Mögliche Startaufstellungen zeigen, dass Celtic auf ihre bewährte Dreierkette in der Verteidigung vertraut, während im Mittelfeld Nordamerikas aktuellen Rising-Star Nygren zusammen mit McGregor das kreative Zentrum bilden könnte. Die offensive Linie ist variabel, mit Cvancara als nomineller Sturmspitze, flankiert von Meada und Hyun-Jun, die für Flexibilität und Geschwindigkeit sorgen.

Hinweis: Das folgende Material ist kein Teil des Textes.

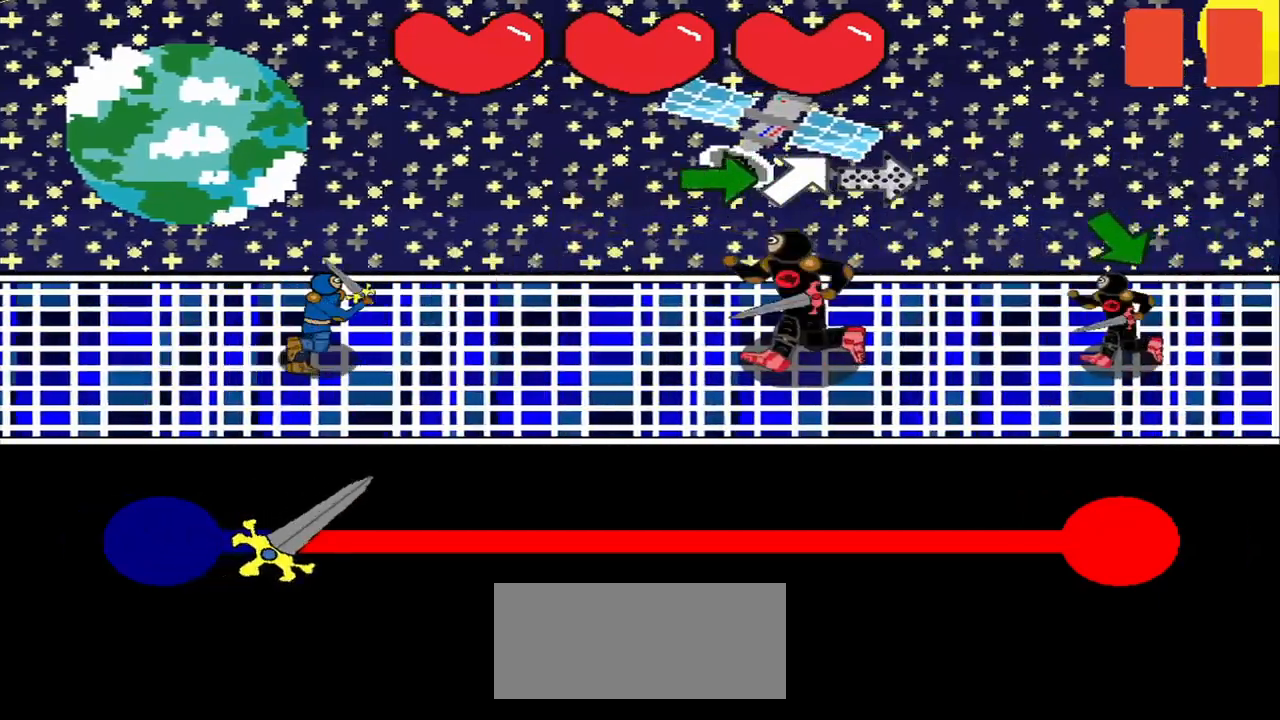
{"buttons": [], "right_stick": "up-right", "events": [[125, "right_stick", "right"], [209, "right_stick", "center"], [500, "right_stick", "up-right"]]}
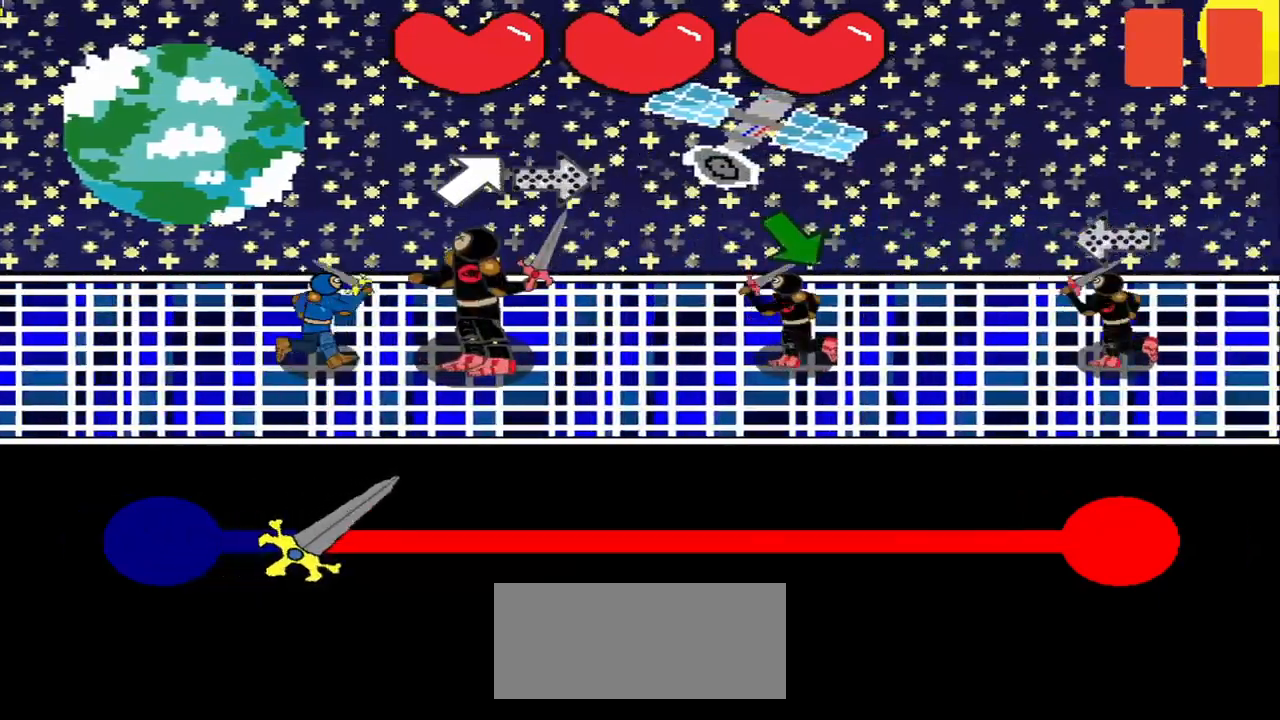
{"buttons": [], "right_stick": "center", "events": [[84, "right_stick", "center"]]}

Falkirk setzt auf ihre kompakte Defensive mit einer stabilen Viererkette, angeführt von Torwart Bain, der in der letzten Begegnung einen entscheidenden Einfluss zeigte. Im Angriff wird Barney Stewart – der jüngste Spielmacher mit dem Bleibenden Eindruck – die Verantwortung tragen, um die Celtic-Defensive zu testen. Die taktische Tiefe und das individuelle Können könnten den Unterschied ausmachen, doch Celtic will unbedingt mit aller Macht den Heimvorteil nutzen, um wieder in die Erfolgsspur zu finden.
Besonders Celtic wird auf eine aggressive Presse hoffen, um den Spielrhythmus der Gäste frühzeitig zu stören. Falkirk hingegen dürfte auf Konter setzen, um Celtic’s Defensive zu entblößen und durch schnelle Übergänge Fuß zu fassen.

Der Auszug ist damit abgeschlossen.